Increases the water holding capacity of your soils
Erosion is a big problem that conventional farms have, and to change that we need to change the water capacity of soils.
Compost is the organic matter that can help with the water-holding capacity of the soil.
Regenerative Agriculture in general is a great way to increase the water-holding capacity of soil on your farm.
Free Organic Fertilizer
Its free! All you need to do is stop throwing your kitchen scraps into the garbage and instead start throwing them into a designated tub.
Amazing in its ability to help plants grow, it’s an underutilized fertilizer that more people should know about.
Compost Tea
Another amazing benefit of composting is the tea that you can make from it.
No, not a tea for you, but rather for your plants.
Using a muslin fabric, make a tea bag with some well-composted compost, put it into a large bin of rainwater, and you are making your own liquid fertilizer.
Composting is sort of addicting. Knowing when to add compost to your garden is also helpful.
There are several things to take into consideration, such as the accessibility of your compost bin to wild animals but also to your location.
There are also different types of composting bins, and to find the right one for you takes some research.

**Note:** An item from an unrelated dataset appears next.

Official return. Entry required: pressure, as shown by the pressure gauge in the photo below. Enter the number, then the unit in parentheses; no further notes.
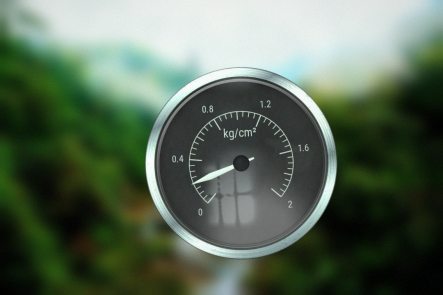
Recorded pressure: 0.2 (kg/cm²)
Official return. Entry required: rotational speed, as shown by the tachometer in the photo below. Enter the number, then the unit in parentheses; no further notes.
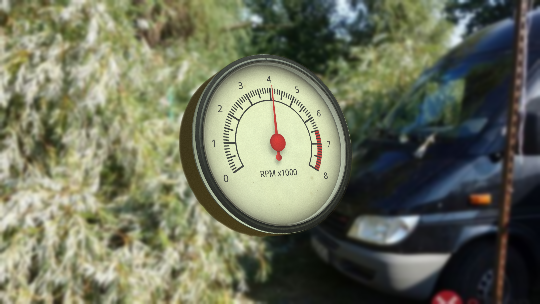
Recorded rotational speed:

If you have no money and want to start today, I would recommend starting with a large Rubbermaid tub. Drill some holes in the sides for air circulation, and start collecting your scraps.
There are some things you don’t want to add to your compost bin.
Do not add corn cobs (as these take too long to break down), meat, bones, and oils.
I try not to add anything the dog might want to get into, as then you might have wildlife on your back deck pretty soon.
Have you been able to experience the benefits of compost in your own garden?
There are many different ways of composting, including red wiggler worms, bokashi composting, and the dig and drop method.
Each have their own benefits, but they all produce amazing organic soil matter that benefits our plants, and the food we eat.